## TEXT SECTION
▬▬▬

What is the name of this mystery cartridge.

Ha...i was wondering the same. I may offer to buy it depending on what it is assuming @louis decides he’s done with it. ;-)
Dear @louisl : All LOMC cartridges when we buy it in new condition always needs that the cartridge suspension settle down before we can " play " with loading and other cartridge/tonearm set up parameters.


You need to start with the cartridge manufacturer recomendations/specs and after the set up been that way just let play the cartridge for at least 50 hours with out putting to much attention to its quality level performance, you can't have under scrutiny or make any changes in its set up.

Then after those 50+ hours you will re-check the overall cartridge/tonearm set up: overhang/overall geometry alignment, VTF, VTA/SRA, azymuth, antiskate, changes on loading and the like.

That means that now you will start the cartridge fine tunning till you find out that the qualioty performance of that cartridge is " there " where you really like it.

I know you own/owned SS cartridge, Lyra Kleos and an old very good 0.2mv LOMC cartridge ( that I owned but I can't remember the manufactuerr. ) and that use/used VPI tonearm that I don't like it not only with LOMC cartridges that are more demanding than MM/MI ones about tonearms especially with unipivots like your VPI.

In the other side iof your new cartridge is really a top tier and you are using tubes then there is an additional problem.

Do what you want it because you never give answers to what other gentlemans ask for when you are the OP   ! ! ? ? ? whom ask for advices. LOL.

Regards and enjoy the MUSIC NOT DISTORTIONS,
R.
That could certainly be the problem. If you have A VPI unipivot or any unipivot tonearm including the Graham get rid of it. I know of no LOMC cartridge that would be happy in a unipivot arm, way to floppy. The Graham is the best of them being stabilized with magnets but there is no reason to resort to that type of maneuver when for that kind of money you can buy the best bearings made. A tonearm can move in only 4 directions, up + down, side to side. In every other direction it has to be rock solid. This is particularly true with today's low compliance cartridges.
This is way more important than any reduction in friction, if any a unipivot might have. The forces involved playing a record are more than enough to overcome the friction of even the cheapest tonearm bearings out there. If you don't believe me defeat your antiskating and put your arm down on a blank disc and see what happens. Better have your catchers mitt on. It is actually more important that a bearing be smooth rather than the lowest friction. A tonearm can not make a cartridge sound better, but it can sure as h-ll make them sound worse, a lot worse. Way back I know a guy who mounted a Koetsu in a Transcriptor's Vestigial arm. The poor Koetsu would jump out of the groove. Forget about sounding bad. It was totally unplayable. Anyway when you put a LOMC cartridge in a unipivot arm what you usually get is muddy bass and dull transients even if the effective mass and compliance match up. If you really have to use a unipivot arm go find yourself an old Shure V15. If the arm is too massive just drill a bunch of holes in the arm tube.

▬▬▬

Data lines
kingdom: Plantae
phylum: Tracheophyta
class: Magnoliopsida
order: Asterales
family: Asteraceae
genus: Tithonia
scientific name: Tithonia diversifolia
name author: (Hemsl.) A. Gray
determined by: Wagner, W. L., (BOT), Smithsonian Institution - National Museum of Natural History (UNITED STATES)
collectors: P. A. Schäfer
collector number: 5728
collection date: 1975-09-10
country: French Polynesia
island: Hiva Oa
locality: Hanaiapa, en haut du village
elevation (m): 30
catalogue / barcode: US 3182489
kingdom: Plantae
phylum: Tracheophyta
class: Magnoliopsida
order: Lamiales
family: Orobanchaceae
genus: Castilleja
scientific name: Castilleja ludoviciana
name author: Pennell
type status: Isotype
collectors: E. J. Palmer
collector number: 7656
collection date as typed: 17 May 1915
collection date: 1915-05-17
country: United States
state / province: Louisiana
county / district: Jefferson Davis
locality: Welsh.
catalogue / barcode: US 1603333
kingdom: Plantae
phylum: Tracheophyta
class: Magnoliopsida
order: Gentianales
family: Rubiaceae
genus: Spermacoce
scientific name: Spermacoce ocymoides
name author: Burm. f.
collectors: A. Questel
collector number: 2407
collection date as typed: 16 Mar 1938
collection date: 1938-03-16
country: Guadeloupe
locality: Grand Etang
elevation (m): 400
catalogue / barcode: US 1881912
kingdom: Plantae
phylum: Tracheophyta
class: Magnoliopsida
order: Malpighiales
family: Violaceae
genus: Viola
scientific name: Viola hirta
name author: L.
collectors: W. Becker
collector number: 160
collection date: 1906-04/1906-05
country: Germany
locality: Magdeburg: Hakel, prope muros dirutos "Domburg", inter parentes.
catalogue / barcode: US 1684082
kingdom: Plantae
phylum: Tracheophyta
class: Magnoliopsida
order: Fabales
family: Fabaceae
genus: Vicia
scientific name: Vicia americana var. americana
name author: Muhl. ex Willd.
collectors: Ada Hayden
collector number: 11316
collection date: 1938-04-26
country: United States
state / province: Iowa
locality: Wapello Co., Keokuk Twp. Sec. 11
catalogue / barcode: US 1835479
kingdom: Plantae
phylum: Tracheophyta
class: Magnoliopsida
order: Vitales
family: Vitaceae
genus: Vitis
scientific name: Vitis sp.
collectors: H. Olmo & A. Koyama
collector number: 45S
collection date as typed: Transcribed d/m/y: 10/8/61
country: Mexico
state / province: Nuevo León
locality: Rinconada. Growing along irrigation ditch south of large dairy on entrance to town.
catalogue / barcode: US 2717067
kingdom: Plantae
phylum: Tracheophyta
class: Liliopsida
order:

▬▬▬

## THE TASK
Extract the passage of the cartridge discussion between "What is the" and "set up parameters.", inclusive. The records have no connection to the text.

## ANSWER TO THIS PROBLEM
What is the name of this mystery cartridge.

Ha...i was wondering the same. I may offer to buy it depending on what it is assuming @louis decides he’s done with it. ;-)
Dear @louisl : All LOMC cartridges when we buy it in new condition always needs that the cartridge suspension settle down before we can " play " with loading and other cartridge/tonearm set up parameters.